Hsia Shou-Tao looked as if he’d been stabbed. If even his old friend did not fully support him-“We shall revise as necessary,” he mumbled.
“Good,” Liu Han said. “Very good, in fact. Thank you.” Once you’d won, you could afford to be gracious. But not too gracious: “When you have made the changes, please let me see them before they go to the printer.”
“But-” Hsia looked ready to explode. But when he glanced around the table, he saw the other central committee members nodding. As far as they were concerned, Liu Han had proved her ability. Hsia snarled, “If I give you the text, will you be able to read it?”
“I will read it,” she said equably. “I had better be able to read it, wouldn’t you say? The workers and peasants for whom it is intended will not be scholars, to know thousands of characters. The message must be strong and simple.”
Heads again bobbed up and down along the table. Hsia Shou-Tao bowed his own head in surrender. His gaze remained black as a storm cloud, though. Liu Han regarded him thoughtfully. Trying to rape her had not been enough to get him purged even from the central committee, let alone from the Party. What about obstructionism? If he delayed or evaded giving her the revised wording for the leaflet, as he was likely to do, would that suffice?
Part of her hoped Hsia would fulfill his duty as a revolutionary. The rest burned for a chance at revenge.

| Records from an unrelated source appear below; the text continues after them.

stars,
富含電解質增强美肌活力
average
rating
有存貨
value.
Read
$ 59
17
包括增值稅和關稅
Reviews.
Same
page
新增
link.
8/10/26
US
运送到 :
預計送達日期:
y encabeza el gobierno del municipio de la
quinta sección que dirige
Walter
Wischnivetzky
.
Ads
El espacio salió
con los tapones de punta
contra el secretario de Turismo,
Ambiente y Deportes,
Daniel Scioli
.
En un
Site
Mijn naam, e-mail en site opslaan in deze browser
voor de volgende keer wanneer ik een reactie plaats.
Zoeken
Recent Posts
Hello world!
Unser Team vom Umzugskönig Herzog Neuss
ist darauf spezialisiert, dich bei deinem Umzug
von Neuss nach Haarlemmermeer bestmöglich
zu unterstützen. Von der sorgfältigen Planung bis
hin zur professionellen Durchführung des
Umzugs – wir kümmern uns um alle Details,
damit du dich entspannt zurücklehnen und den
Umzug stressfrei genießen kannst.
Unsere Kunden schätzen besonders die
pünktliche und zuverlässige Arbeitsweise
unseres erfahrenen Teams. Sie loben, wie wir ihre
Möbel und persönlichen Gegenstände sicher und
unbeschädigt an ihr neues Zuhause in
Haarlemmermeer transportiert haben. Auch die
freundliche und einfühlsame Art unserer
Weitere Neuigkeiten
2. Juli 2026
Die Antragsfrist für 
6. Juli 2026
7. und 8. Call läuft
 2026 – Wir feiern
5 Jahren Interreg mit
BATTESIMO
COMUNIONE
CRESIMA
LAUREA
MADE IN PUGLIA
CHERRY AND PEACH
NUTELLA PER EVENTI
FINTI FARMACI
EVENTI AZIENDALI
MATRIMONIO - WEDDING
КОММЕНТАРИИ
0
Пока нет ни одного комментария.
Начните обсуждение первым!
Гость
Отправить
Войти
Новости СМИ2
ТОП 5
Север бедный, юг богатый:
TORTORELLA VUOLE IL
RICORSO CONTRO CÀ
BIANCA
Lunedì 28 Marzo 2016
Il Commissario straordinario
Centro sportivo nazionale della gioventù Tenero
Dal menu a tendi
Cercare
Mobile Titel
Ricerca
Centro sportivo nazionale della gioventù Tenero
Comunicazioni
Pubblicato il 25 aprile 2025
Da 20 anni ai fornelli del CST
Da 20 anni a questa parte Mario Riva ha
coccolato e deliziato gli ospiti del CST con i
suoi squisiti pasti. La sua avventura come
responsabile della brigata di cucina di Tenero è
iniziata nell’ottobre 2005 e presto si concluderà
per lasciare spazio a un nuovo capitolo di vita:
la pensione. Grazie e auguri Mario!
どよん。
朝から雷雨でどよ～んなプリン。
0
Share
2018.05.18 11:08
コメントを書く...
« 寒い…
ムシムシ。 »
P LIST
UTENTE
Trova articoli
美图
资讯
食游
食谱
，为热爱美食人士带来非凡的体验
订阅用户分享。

Atvar paced back and forth in the chamber adapted-not quite well enough-to the needs of the Race. His tailstump quivered reflexively. Millions of years before, when the presapient ancestors of the Race had been long-tailed carnivores prowling across the plains of Home, that quiver had distracted prey from the other end, the end with the teeth. Would that the Big Uglies could have been so easily distracted!
“I wish we could change our past,” he said.

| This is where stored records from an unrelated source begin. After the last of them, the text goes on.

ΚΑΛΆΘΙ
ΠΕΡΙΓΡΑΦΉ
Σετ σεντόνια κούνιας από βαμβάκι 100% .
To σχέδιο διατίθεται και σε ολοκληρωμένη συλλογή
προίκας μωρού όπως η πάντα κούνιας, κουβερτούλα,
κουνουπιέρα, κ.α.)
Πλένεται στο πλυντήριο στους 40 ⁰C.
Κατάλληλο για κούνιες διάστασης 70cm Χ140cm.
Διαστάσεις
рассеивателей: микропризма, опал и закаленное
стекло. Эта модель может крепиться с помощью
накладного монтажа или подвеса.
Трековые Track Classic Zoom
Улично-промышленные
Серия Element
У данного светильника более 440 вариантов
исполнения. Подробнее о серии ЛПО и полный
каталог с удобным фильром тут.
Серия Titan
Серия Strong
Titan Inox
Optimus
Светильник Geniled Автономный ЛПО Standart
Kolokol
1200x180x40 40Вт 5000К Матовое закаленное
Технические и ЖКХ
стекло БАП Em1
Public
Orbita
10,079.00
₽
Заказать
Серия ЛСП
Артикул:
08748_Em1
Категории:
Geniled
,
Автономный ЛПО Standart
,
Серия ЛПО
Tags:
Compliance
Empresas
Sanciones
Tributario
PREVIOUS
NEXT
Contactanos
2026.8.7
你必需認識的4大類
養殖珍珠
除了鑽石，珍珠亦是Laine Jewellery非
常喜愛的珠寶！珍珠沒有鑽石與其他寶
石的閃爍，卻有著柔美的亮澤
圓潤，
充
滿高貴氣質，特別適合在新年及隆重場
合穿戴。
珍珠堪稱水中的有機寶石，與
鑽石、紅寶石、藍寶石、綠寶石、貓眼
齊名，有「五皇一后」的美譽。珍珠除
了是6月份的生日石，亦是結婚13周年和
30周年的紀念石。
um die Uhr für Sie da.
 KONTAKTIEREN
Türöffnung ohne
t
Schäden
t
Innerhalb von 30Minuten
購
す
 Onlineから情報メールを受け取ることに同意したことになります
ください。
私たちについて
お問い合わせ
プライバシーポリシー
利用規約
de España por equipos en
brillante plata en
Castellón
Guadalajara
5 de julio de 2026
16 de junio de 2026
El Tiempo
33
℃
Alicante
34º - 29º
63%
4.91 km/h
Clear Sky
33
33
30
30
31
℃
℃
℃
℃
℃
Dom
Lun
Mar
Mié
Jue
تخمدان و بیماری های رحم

“Exalted Fleetlord?” The tone of Kirel’s interrogative cough said the shiplord of the conquest fleet’s bannership did not follow his train of thought.

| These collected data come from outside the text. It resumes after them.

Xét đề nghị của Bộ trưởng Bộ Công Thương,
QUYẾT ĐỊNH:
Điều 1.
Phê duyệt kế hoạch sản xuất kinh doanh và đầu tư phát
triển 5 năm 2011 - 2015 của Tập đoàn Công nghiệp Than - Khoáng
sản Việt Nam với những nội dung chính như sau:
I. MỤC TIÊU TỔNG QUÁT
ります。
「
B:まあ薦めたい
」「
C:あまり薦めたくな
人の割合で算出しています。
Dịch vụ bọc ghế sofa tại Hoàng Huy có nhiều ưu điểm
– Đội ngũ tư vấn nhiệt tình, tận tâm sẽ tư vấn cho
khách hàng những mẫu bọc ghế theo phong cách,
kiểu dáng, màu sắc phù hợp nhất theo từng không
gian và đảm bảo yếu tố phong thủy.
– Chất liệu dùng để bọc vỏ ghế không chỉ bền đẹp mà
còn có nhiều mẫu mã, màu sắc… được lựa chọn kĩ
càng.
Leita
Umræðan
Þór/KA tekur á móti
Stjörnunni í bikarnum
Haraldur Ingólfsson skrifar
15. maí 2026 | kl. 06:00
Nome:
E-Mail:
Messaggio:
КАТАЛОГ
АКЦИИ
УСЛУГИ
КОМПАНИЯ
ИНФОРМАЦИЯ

He explained: “Had we fought among ourselves more before the unified Empire formed, our weapons technology would have improved. When it came time to duplicate those antique weapons for conquests of other worlds, we would have had better arms. What was in our data banks served us well against the Rabotevs and Hallessi, and so we assumed it always would. Tosev 3 has been the crematorium of a great many of our assumptions.”
“Truth-undeniable truth,” Kirel said. “But if our own internecine wars had continued longer and with better weapons, we might have exterminated ourselves rather than successfully unifying under the Emperors.” He cast his eyes down to the soft, intricately patterned woven floor covering.
So did Atvar, who let out a long, mournful hissing sigh. “Only the madness of this world could make me explore might-have-beens.” He paced some more, the tip of his tailstump jerking back and forth. At last, he burst out, “Shiplord, are we doing the right thing in negotiating with the Big Uglies and for all practical purposes agreeing to withdraw from several of their not-empires? It violates all precedent, but then, the existence of opponents able to manufacture their own atomic weapons also violates all precedent.”